Saiamos um pouco da miséria de nosso cotidiano e olhemos para o céu. A teologia é uma das ciências mais belas. A política e a peste nos fazem sentir como répteis se arrastando sobre a Terra.
Será que um ateu pode experimentar a graça? Poderia alguém que não tem fé ser receptáculo da graça divina de perceber a presença concreta de Deus, num momento inesperado da sua vida?
Num mundo dominado por formas banais de espiritualidade como reiki, psicologia positiva, neoxamanismo, astrologia, meditação zen, sexualidade tântrica, o que todos buscam é uma harmonia universal que acalme a maior de todas as tentações espirituais desde sempre: a tentação do desespero. Mas, como todo mundo sabe, essas formas de espiritualidade de consumo são todas falsas. Produtos ao portador de um narcisismo miserável.
Essas palavras são do escritor francês Thibault de Montaigu, autor do livro "La Grâce" (editora Plon, Paris, 2020), assim como as perguntas que abrem esta coluna: pode um ateu ser visitado pela graça? Sim, pode, segundo o autor.
O livro é uma pérola para quem conhece a grande tradição católica jansenista francesa, que nos deu nomes como Pascal, Racine, La Fontaine, todos no século 17 e, no século 20, autores como Georges Bernanos e, atualmente, Pascal Quignard e Thibault de Montaigu. Os jansenistas eram agostinianos estritos, próximos aos calvinistas, que nos legaram uma sofisticada teologia da graça e uma anatomia da alma conhecida como tradição moralista francesa. Foram perseguidos como hereges pela Igreja Católica e pela monarquia francesa ao longo do século 17.
Apaixonados pelo caráter contingente da graça, os jansenistas tiravam de letra esta questão: Deus gosta de se revelar a quem, normalmente, ninguém imaginaria que Ele visitasse? Claro que sim, basta ler a Bíblia. Deus não parece gostar do homem óbvio. O mesmo vale para a Sua encarnação no cristianismo, o Jesus de Nazaré, o Galileu. A começar por Moisés, Deus parece gostar de gente difícil.
No romance em questão, o autor, um ateu convicto e em depressão, acaba por tropeçar na história de um tio que, aos 37 anos, abandonara o mundo e se recolhera a um mosteiro franciscano após uma experiência radical com a graça. Seu tio fora, até então, um errante, promíscuo sexualmente, desesperado e solitário. A ovelha má de uma família de condes.
O autor acabara de ter uma experiência semelhante à do tio e não "sabia onde colocar na sua vida". A graça inesperada desorganiza esquemas de compreensão da vida e da ordem do mundo.
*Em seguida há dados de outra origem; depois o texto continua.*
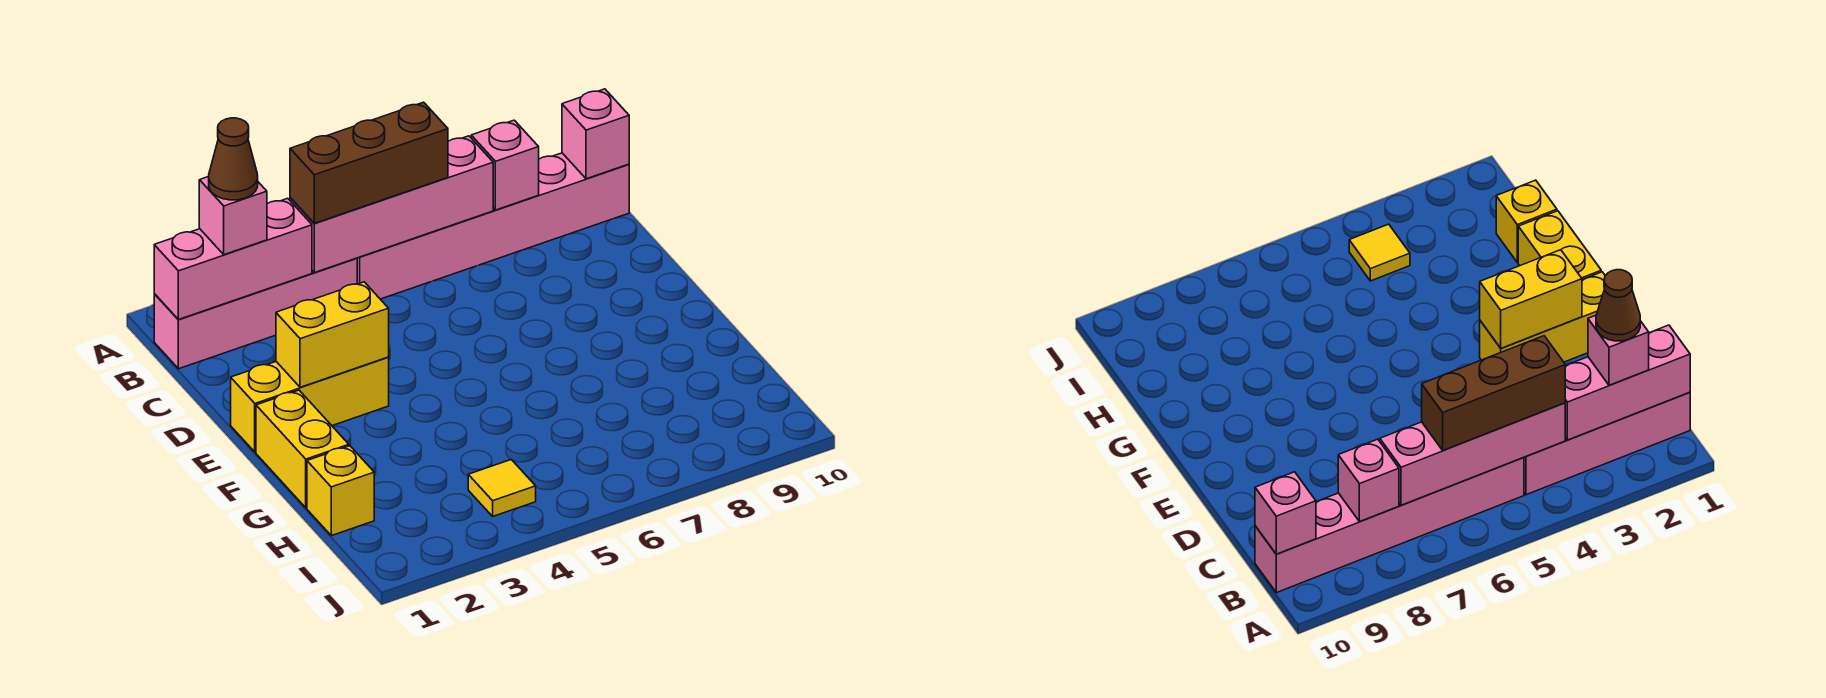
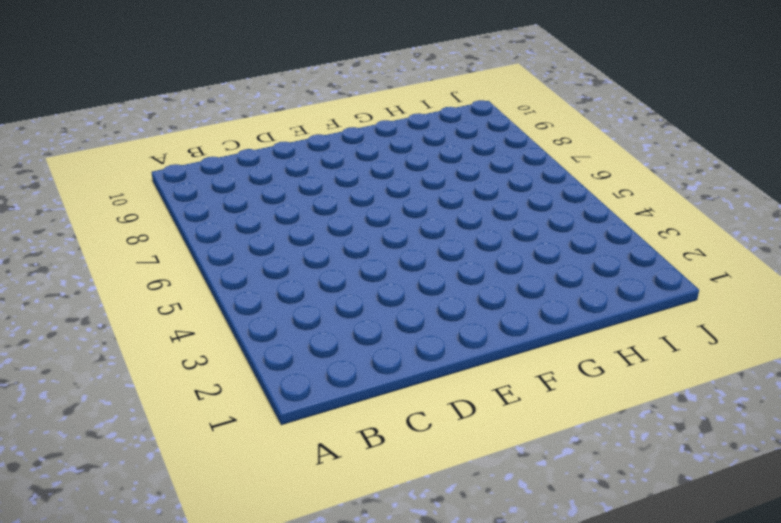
none -> pink 1x4 brick [154,258,357,369]
none -> pink 1x6 brick [357,153,629,299]
none -> yellow 1x3 brick [231,357,389,452]

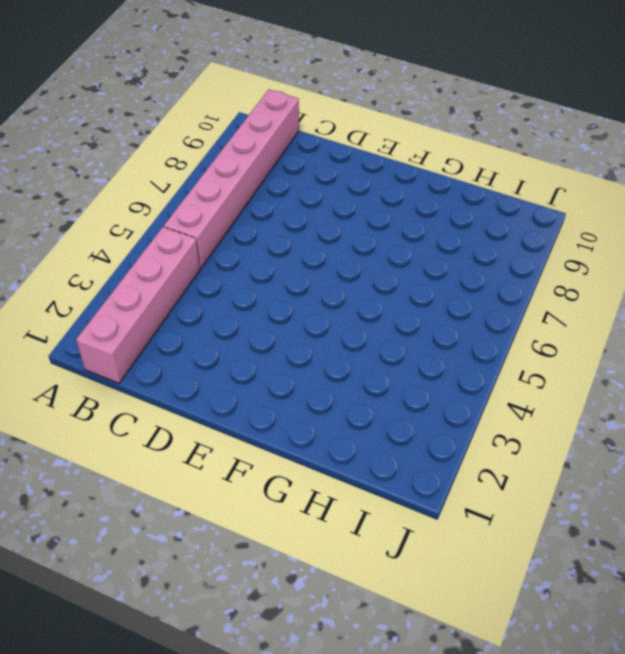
none -> yellow 1x3 brick [231,357,389,452]
none -> yellow 1x2 brick [256,390,349,508]
none -> yellow 1x1 brick [307,446,374,536]

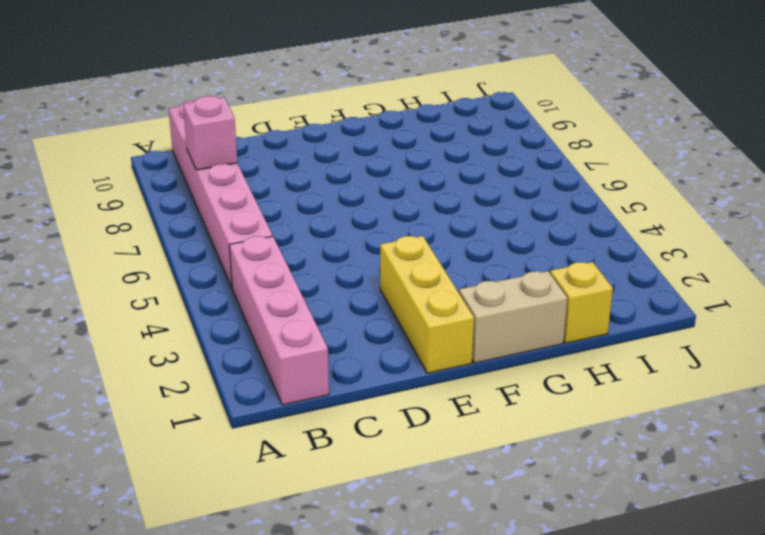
tan 1x2 brick [459,271,567,363] -> yellow 1x2 brick [256,390,349,508]
none -> yellow 1x1 tile [468,460,536,516]
none -> pink 1x3 brick [154,198,312,320]
none -> pink 1x4 brick [290,136,493,273]

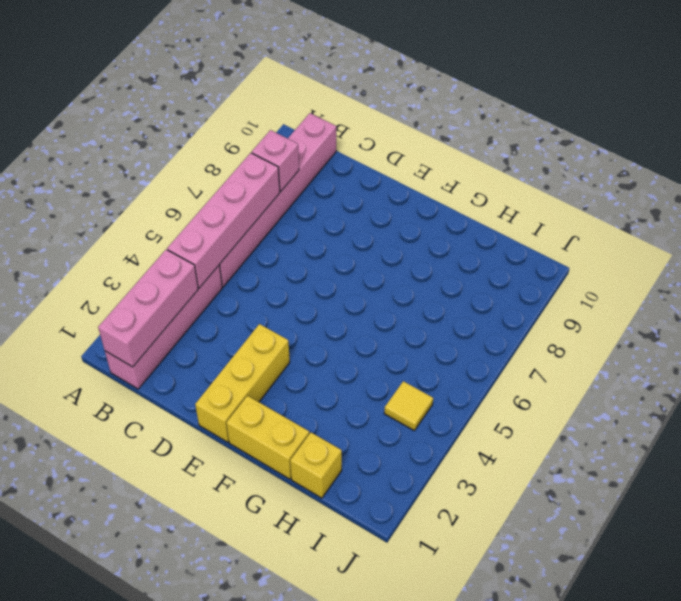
none -> pink 1x1 brick [562,89,629,179]
none -> yellow 1x2 brick [276,282,389,387]
none -> pink 1x1 brick [199,177,267,255]

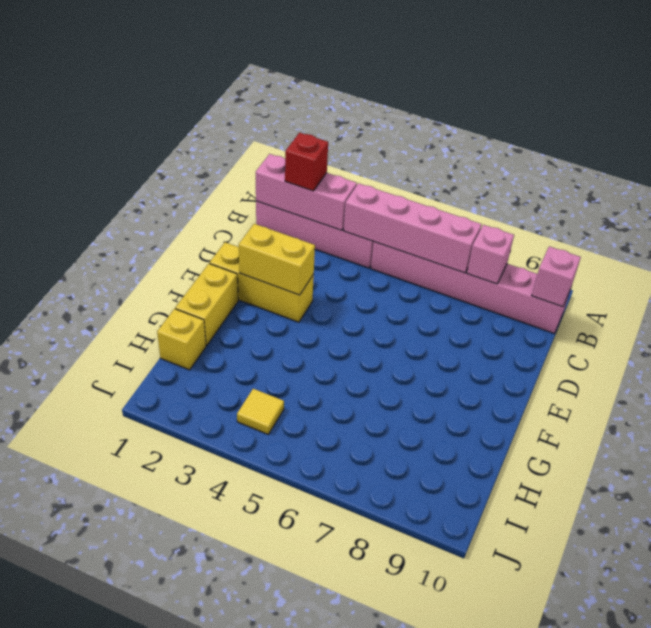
red 1x1 brick [285,133,328,191] -> pink 1x1 brick [199,177,267,255]
none -> brown 1x3 brick [290,102,448,223]
none -> brown 1x1 cone [209,118,258,200]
O Deus inesperado encanta pelo próprio caráter inusitado de visitar alguém que nunca o convidou.
O narrador-autor, um escritor e jornalista de sucesso, aprende a dureza de ser visitado por Deus sem ter fé na Sua existência. Talvez, um dos maiores desafios intelectuais que um homem de letras pode viver. O encontro com a história do tio Christian serve a ele como roteiro para tentar compreender o que se passara consigo mesmo naquele dia, naquela capela de um mosteiro, em que buscava traços de um assassino da própria mulher e filhos para o seu próximo livro, que possivelmente se escondera ali.
A visita da graça já foi descrita por muitos. Normalmente, se dá de modo definitivo. Como dizia o filósofo judeu e místico A. I. Heschel, no século 20, uma vez que Deus decide se revelar a uma pessoa, ela não escapa. A parada última desse processo, assim descrita pelo pároco bêbado do "Diário de um Pároco de Aldeia", de Bernanos, é: "Tudo é graça". Tudo é dádiva e isso nos faz sorrir.
A fenomenologia da graça, assim denominada pelo teólogo suíço Hans Urs von Balthasar no século 20, não tem nada de abstrata. Não é uma ideia que vem à mente, mas uma sensação concreta que invade o corpo e o ambiente ao redor. Estamos na ordem estética. Como uma luz forte que invade o espaço, revelando a escuridão que ali habitava, ou uma tempestade que nos encharca, com suas gotas de água nas mãos e nos olhos.
A presença da graça transforma a vida pela doçura, pela misericórdia e pela beleza, causando aquela virtude, de todas a mais difícil, que é a esperança.